Anche il numero di aziende aderenti al circuito è cresciuto negli anni, implementando una catena di possibili transazioni. «Sicuramente riscontriamo un miglioramento nell’azione dei professionisti che operano all’interno del circuito: l’accentramento dell’area broker e l’ampliamento dei liberi scambi sui vari circuiti regionali sono aspetti decisamente positivi. Venendo agli aspetti da migliorare, ritengo che solo con un aumento significativo delle aziende coinvolte si possano ottenere buone possibilità di acquisto all’interno del circuito, unito ovviamente a una implementata azione di efficacia dei broker stessi», dice Manetti che si sente di suggerire ad altre aziende grafiche l’adozione di una moneta complementare non come una scelta strategica, “ma piuttosto un terreno da esplorare, con potenzialità tutte da scoprire”.

Potenziali investimenti

La quantità di aziende aderenti al circuito è un nodo fondamentale. «Siamo stati tra i primi 200 iscritti, avevo un amico che lavorava in Sardex, ci ha mandato un commerciale e abbiamo condiviso i principi del circuito. Era il 2011 e il primo periodo è stato difficile perché c’erano poche aziende e nessun fornitore primario. Nel corso del primo anno abbiamo pensato di non dare seguito all’adesione per l’anno successivo ma poi sono entrate sempre più aziende nel circuito e le cose hanno iniziato a funzionare», afferma Matteo Ghiani, direttore commerciale di Grafiche Ghiani Srl, nata a Monastir – in provincia di Cagliari – nel 1981 da un’idea imprenditoriale dei fratelli Ghiani, che dopo una decennale esperienza a Torino nel settore tipografico, decidono di tornare in Sardegna per mettere in piedi un’azienda tutta loro.

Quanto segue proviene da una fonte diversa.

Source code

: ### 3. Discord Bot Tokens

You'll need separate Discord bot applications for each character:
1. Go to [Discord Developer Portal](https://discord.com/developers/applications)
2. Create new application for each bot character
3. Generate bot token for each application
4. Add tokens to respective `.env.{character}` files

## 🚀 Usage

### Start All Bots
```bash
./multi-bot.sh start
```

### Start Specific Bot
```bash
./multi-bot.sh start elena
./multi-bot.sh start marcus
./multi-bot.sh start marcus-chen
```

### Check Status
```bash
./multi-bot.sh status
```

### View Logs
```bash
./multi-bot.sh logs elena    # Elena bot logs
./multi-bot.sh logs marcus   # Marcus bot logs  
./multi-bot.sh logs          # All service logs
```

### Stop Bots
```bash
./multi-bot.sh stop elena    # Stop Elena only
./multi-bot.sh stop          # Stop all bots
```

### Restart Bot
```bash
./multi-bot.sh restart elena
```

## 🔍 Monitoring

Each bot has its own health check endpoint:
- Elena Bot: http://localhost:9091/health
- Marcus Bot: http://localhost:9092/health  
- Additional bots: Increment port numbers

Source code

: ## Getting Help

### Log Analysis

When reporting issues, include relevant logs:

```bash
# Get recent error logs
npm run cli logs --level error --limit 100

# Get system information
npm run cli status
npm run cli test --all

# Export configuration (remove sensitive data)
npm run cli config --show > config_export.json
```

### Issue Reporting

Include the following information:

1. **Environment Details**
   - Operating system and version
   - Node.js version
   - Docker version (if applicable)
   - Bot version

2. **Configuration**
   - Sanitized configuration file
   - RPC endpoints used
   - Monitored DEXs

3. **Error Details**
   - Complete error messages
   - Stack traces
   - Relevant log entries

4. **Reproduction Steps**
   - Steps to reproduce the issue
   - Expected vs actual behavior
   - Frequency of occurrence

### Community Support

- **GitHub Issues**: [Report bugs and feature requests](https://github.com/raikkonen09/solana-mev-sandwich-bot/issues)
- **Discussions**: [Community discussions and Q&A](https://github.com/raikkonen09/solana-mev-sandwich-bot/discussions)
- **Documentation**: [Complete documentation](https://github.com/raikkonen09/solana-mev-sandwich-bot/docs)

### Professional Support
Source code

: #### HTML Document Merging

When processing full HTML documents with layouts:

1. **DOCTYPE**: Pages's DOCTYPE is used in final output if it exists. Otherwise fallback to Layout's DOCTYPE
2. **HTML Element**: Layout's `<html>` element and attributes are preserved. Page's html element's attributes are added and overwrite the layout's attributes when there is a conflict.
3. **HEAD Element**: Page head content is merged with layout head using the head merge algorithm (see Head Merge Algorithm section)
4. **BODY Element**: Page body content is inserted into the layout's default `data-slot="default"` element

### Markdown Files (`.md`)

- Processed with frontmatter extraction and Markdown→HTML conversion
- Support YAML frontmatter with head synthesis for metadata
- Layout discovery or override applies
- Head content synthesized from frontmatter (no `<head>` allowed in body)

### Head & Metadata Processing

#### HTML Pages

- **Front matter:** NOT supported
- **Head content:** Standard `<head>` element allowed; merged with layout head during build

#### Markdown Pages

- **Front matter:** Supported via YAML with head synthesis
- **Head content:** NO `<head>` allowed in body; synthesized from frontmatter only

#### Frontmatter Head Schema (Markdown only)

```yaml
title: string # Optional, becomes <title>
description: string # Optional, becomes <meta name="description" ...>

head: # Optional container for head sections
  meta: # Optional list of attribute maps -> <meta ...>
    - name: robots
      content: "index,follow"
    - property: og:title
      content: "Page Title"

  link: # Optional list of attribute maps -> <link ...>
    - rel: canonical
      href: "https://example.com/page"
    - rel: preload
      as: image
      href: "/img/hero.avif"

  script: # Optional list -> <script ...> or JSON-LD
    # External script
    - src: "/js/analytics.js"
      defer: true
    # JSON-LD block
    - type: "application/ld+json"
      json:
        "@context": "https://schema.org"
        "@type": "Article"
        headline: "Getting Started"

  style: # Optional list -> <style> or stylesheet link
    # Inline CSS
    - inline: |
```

«Usando una buona percentuale di Sardex è possibile fare investimenti importanti: noi abbiamo investito 700 mila euro, di cui la metà in Sardex, per un impianto fotovoltaico: i lavori sono cominciati qualche mese fa e l’impianto dovrebbe entrare in funzione a luglio», dice Ghiani, che spiega poi come a inizio anno in azienda si stabilisca una soglia oltre cui non andare per evitare squilibri finanziari: «Abbiamo dato disponibilità per l’1% del nostro fatturato, ci siamo spinti al massimo al 3%». Grafiche Ghiani è specializzata nella produzione di volantini per la grande distribuzione organizzata (nella foto), per la quale ha rapporti quotidiani con multinazionali di ogni tipo: «I nostri fornitori sono grandi fornitori: Burgo, Fedrigoni, UPM, Parenco (acquistata da Smurfit Kappa nel 2018, ndr) e sinceramente non abbiamo nemmeno mai provato a chieder loro di effettuare transazioni in Sardex. Potrebbero esserci dei fornitori locali ma non farebbero al caso nostro», afferma Matteo Ghiani, che afferma di aver più spesso utilizzato la moneta complementare per acquistare complementi d’arredo e per pagare le visite mediche al personale.

Le spese aziendali

C’è chi con la moneta complementare ci paga il gasolio, le stanze d’albergo, il gommista, la manutenzione dei mezzi di trasporto aziendali. Come Cartaria Biellese, un’azienda nata a Vigliano Biellese (in provincia di Biella) nel 1987, specializzata nella selezione e distribuzione di imballaggi a uso alimentare in carta, plastica e materiali biodegradabili. «La rete internet in azienda la pago in Piemex, qualche tempo fa ho dovuto fare una manutenzione straordinaria a un furgone dal costo di 3600 euro, e di questi 2000 li ho pagati in Piemex, e altre spese così. Ti metti d’accordo con il tuo fornitore per accettare il 100% della fattura o solo una parte in moneta complementare», spiega Stefano Lazzarini, amministratore di Cartaria Biellese (nella foto a sinistra), che ha deciso di far circolare in valuta complementare il 2-3% (pari a circa 30 mila euro) del fatturato annuo dell’azienda, che si aggira sul milione di euro. Lazzarini conferma che nessuno dei grandi fornitori e delle aziende che producono gli imballaggi che lui distribuisce fa parte del circuito. «Il circuito poi non è perfetto finché non entrano a farne parte anche il macellaio, il fruttivendolo eccetera per poter fare la spesa in Piemex: se a fine anno do un premio in moneta complementare ai miei dipendenti, devono avere la possibilità di spenderli per i beni essenziali. D’altro canto il Piemex permette a chi aderisce al circuito potenzialmente di coprire quella fascia di mercato inespresso che l’azienda ha. Il sistema premia i clienti aderenti, se hai apertura mentale puoi fare mercato, fare rete e conoscere nuovi ambiti», conclude Lazzarini.